- The Washington Times - Tuesday, July 29, 2003

The 850-page congressional report on September 11 intelligence failures says that a key terrorist organizer may have met with an Iraqi intelligence officer in the months before the attack.

Mohamed Atta, one of the pilots of the two hijacked jets that hit the World Trade Center, “may have traveled” to Prague to meet an Iraqi intelligence officer, the report said, quoting CIA Director George Tenet.

Whether Atta and Iraqi intelligence officer Ahmed al-Ani met in the Czech capital remains one of the mysteries of the September 11 plot.

A senior U.S. official said yesterday that U.S. intelligence and law enforcement agencies differ on whether the meeting occurred.

The reported meeting has been cited by some officials as a link between the al Qaeda terrorist network and Iraqi intelligence.

Intelligence officials who are part of the Pentagon’s Iraq Survey Group are searching Iraq for any information that could establish connections between al Qaeda and the Iraqi intelligence service, including information about any meeting between Atta and al-Ani.

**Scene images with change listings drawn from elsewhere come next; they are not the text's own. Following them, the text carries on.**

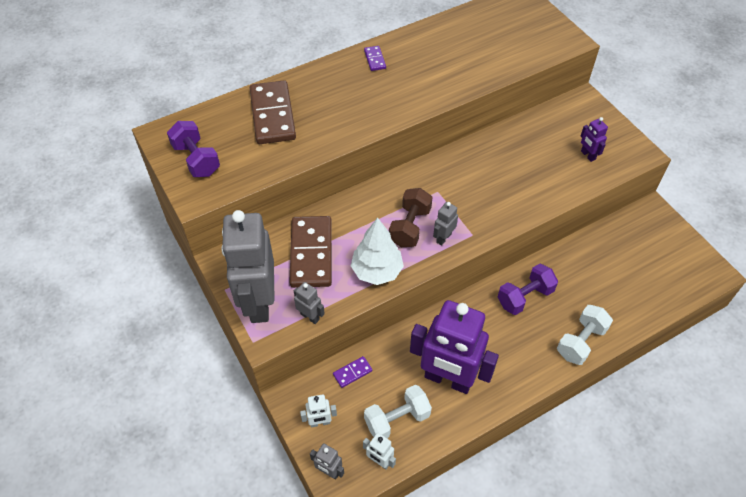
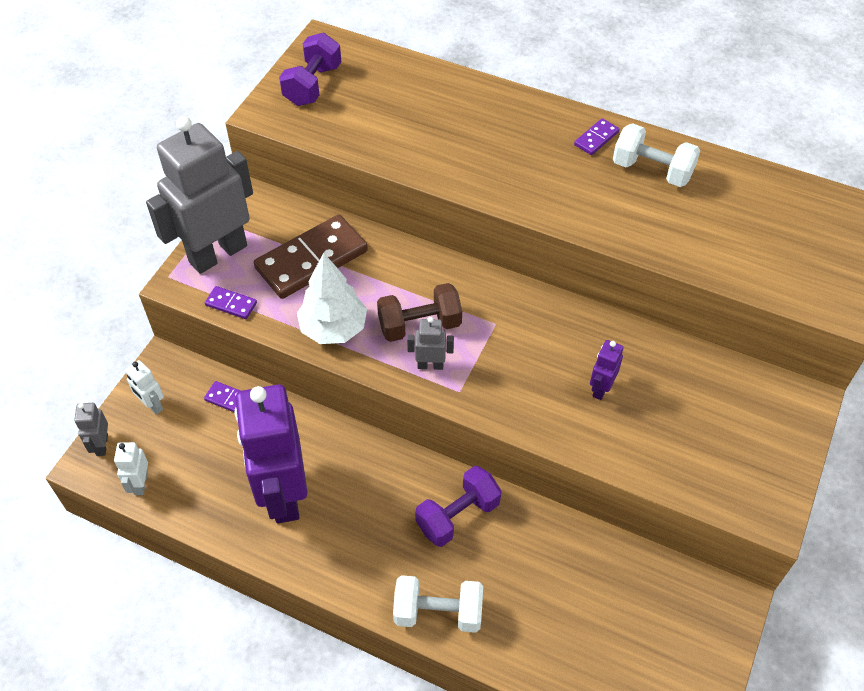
camera: 55 degrees right, 0 degrees up
(272, 115) = (426, 104): brown domino -> none
(310, 316) = (231, 304): grey robot -> purple domino
(397, 419) = (200, 472): white dumbbell -> white dumbbell (652, 170)
(525, 297) = (457, 516): purple dumbbell -> purple dumbbell turned 60 degrees counterclockwise
(587, 155) = (703, 452): purple robot -> purple robot (601, 388)

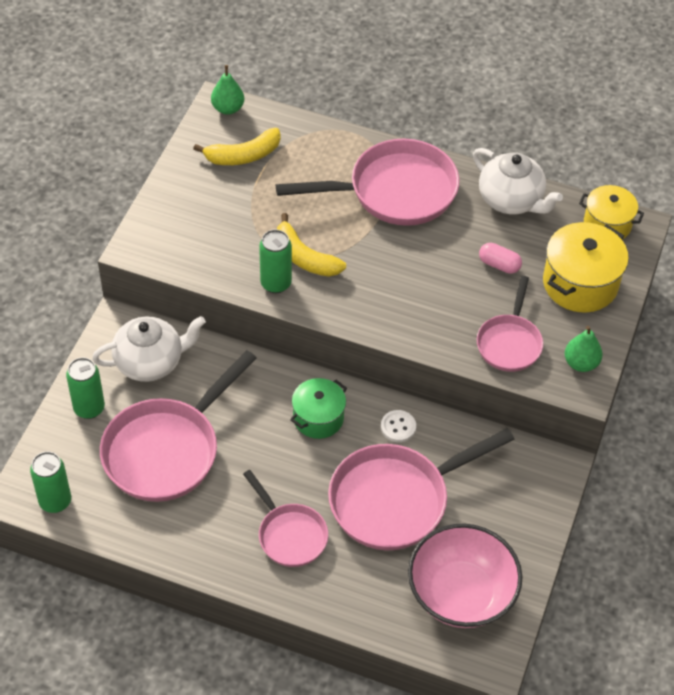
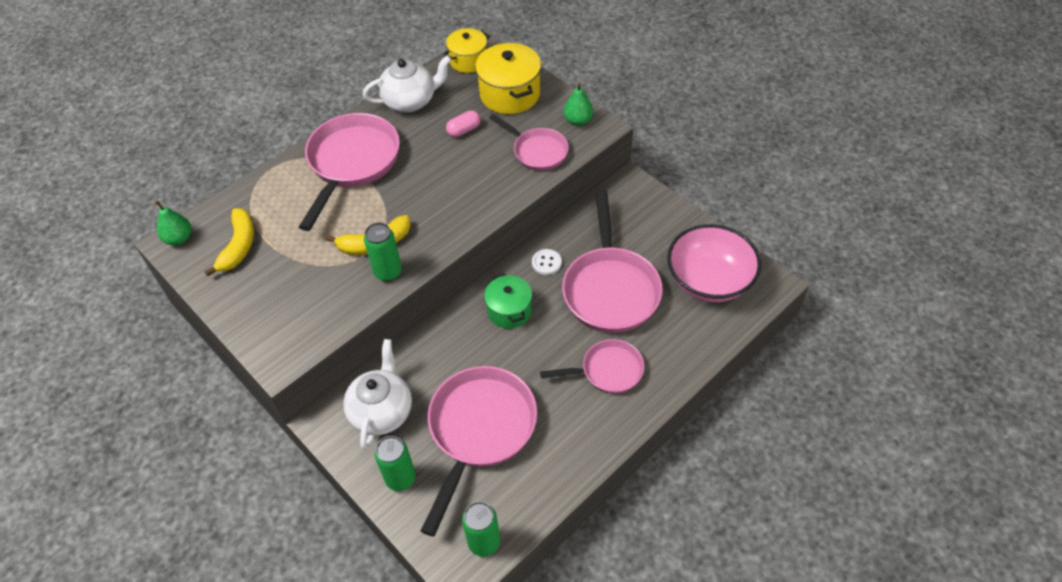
camera: 60 degrees left, 0 degrees up
(167, 450) = (479, 431): pink pan -> pink pan turned 135 degrees counterclockwise

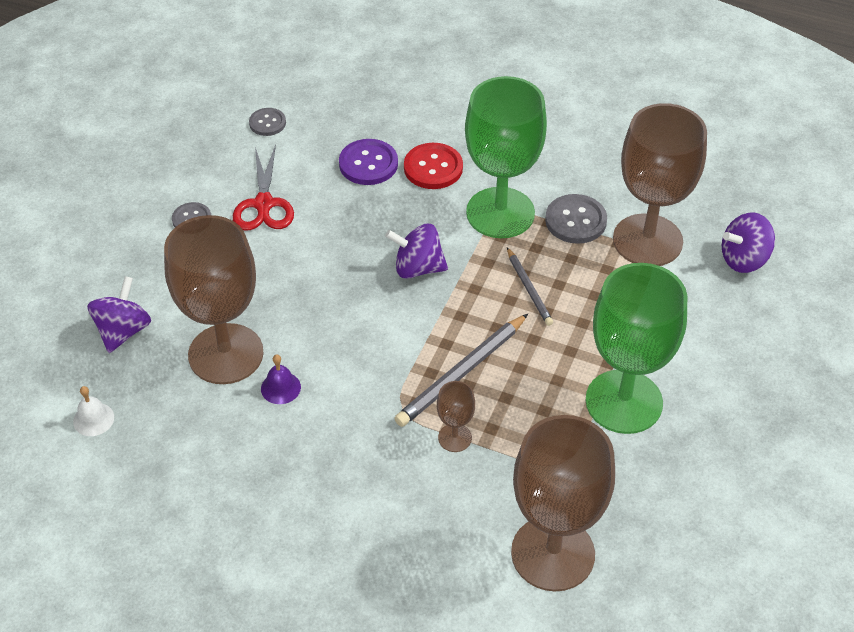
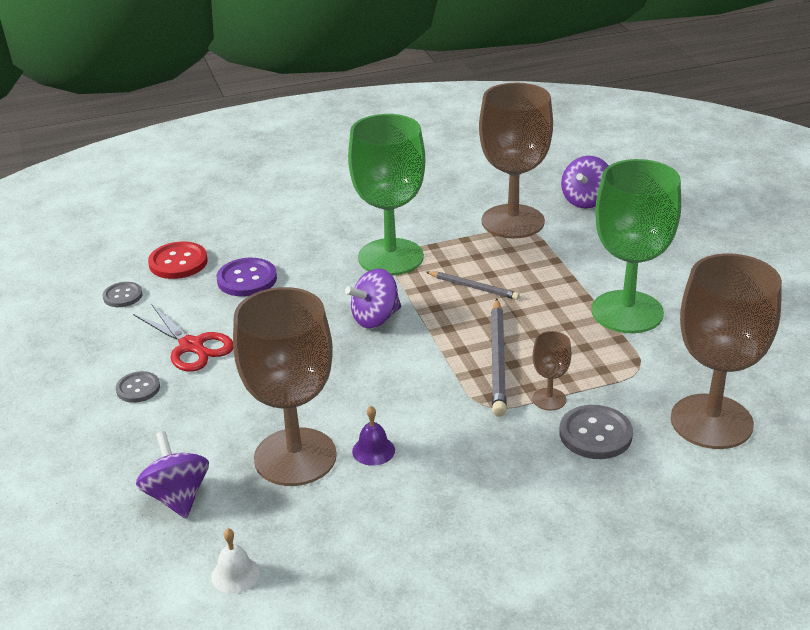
camera: 40 degrees left, 15 degrees down
(433, 168) = (302, 257): red button -> red button (178, 262)
(575, 221) = (450, 235): grey button -> grey button (595, 434)

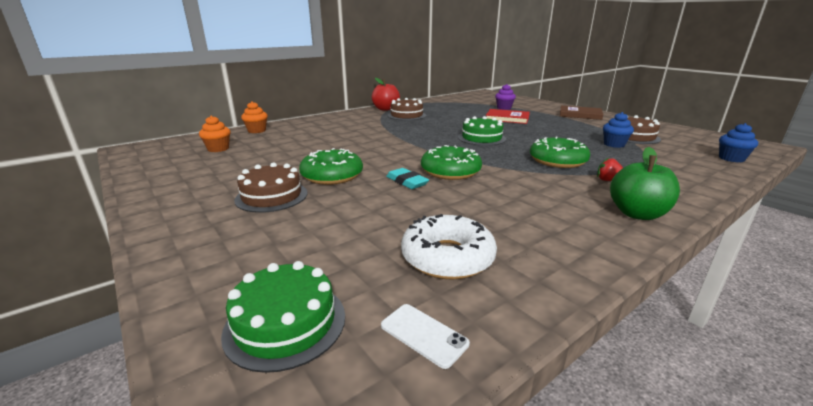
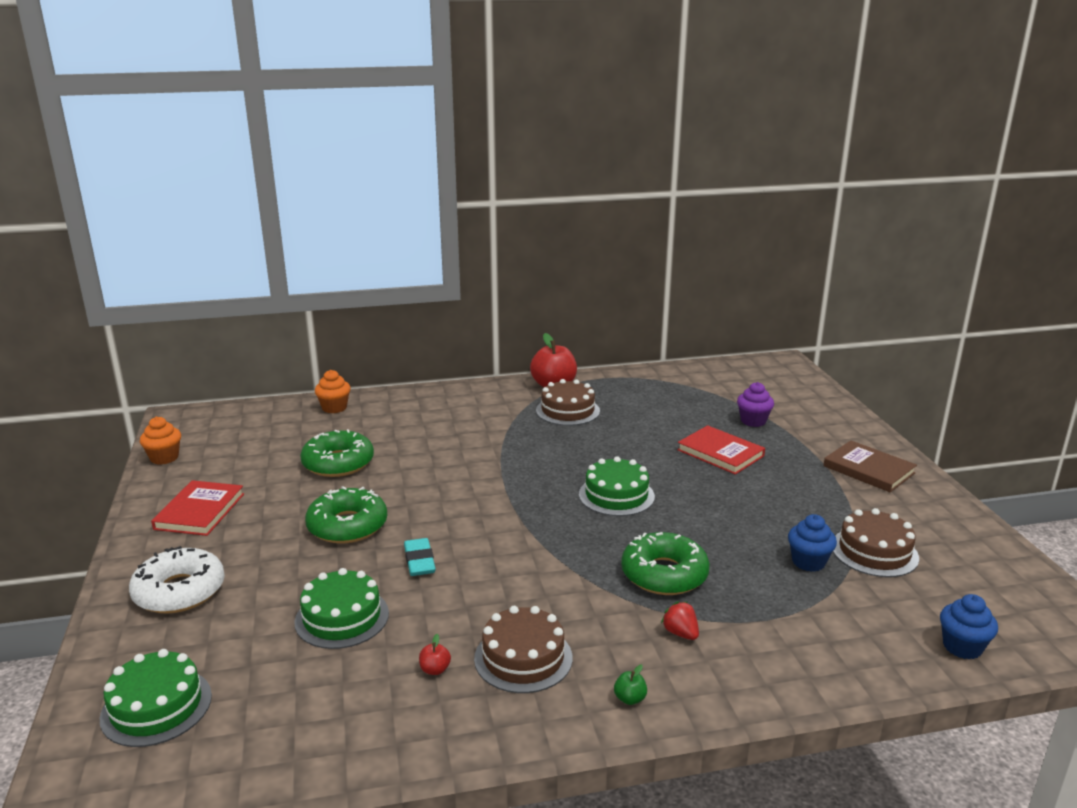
camera: 25 degrees right, 0 degrees up
(198, 188) = (199, 511): none -> red book
(218, 149) = (264, 439): orange cupcake -> orange cupcake (164, 458)
(271, 196) = (258, 544): brown cake -> brown cake (523, 658)
(390, 220) = (342, 617): none -> green cake
(423, 334) = (244, 756): white phone -> none
(447, 257) = (345, 686): white donut -> white donut (179, 591)
(450, 171) = (492, 556): green donut -> green donut (338, 463)
(499, 231) = (435, 670): none -> red apple
(637, 214) = (630, 699): green apple -> green apple, size x0.41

“We haven’t ruled out the possibility of [the meeting] happening,” a senior U.S. official said yesterday. “But we have no evidence to demonstrate conclusively that it did.”

The Czech government notified the State Department in October 2001 that its domestic security service, known by the acronym BIS, had monitored a meeting in Prague between Atta and al-Ani in April 2001 — five months before the World Trade Center and Pentagon attacks.

The Czechs said they had obtained the information from an informant who identified Atta from a photograph.

A Czech Embassy spokesman was unavailable yesterday. A Czech diplomat said he had no new information on the case.

In the congressional report, the joint inquiry said Atta traveled to the Czech Republic in June 2000 on his way back to the United States after a meeting with al Qaeda conspirators in Germany.

Later, the report states that CIA’s Mr. Tenet told the committee: “Atta may also have traveled outside of the U.S. in early April 2001 to meet an Iraqi intelligence officer, although we are still working to corroborate this.”

According to the report, “Atta may have traveled under an unknown alias: the CIA has been unable to establish that he left the United States or entered Europe in April under his true name or any known alias.”

The U.S. official said yesterday that the FBI is more skeptical than the CIA that the meeting took place.

“The FBI says Atta was in the United States a day or two on either side of the Prague meeting date,” making it very difficult for him to have had the meeting, the official said.

Eleanor Hill, the Joint Inquiry staff director, said yesterday the brief reference to the Prague meeting was all that was released in the unclassified report.

She declined to comment when asked whether there were more details on the meeting in the 28-page section that was withheld from publication that identifies “foreign sources of support” for the September 11 plot.

Czech Interior Minister Stanislav Gross said last year he took issue with U.S. press reports that the meeting did not take place. “I believe the counterintelligence services more than journalists,” Mr. Gross told a Prague newspaper.

Mr. Gross told reporters last year that Atta visited Prague twice in 2000 and then met al-Ani, who was expelled from the country on April 22, 2001, for intelligence activities.

U.S. officials said Czech intelligence is 70 percent certain the meeting took place at the Iraqi Embassy in Prague.

The Bush administration made no reference to any Prague meeting in the months leading up to the U.S.-led attack on Iraq.

The intelligence community released information indicating that an al Qaeda “associate,” Abu Zarqawi, ran a terrorist training camp in northern Iraq with the support of Iraqi intelligence.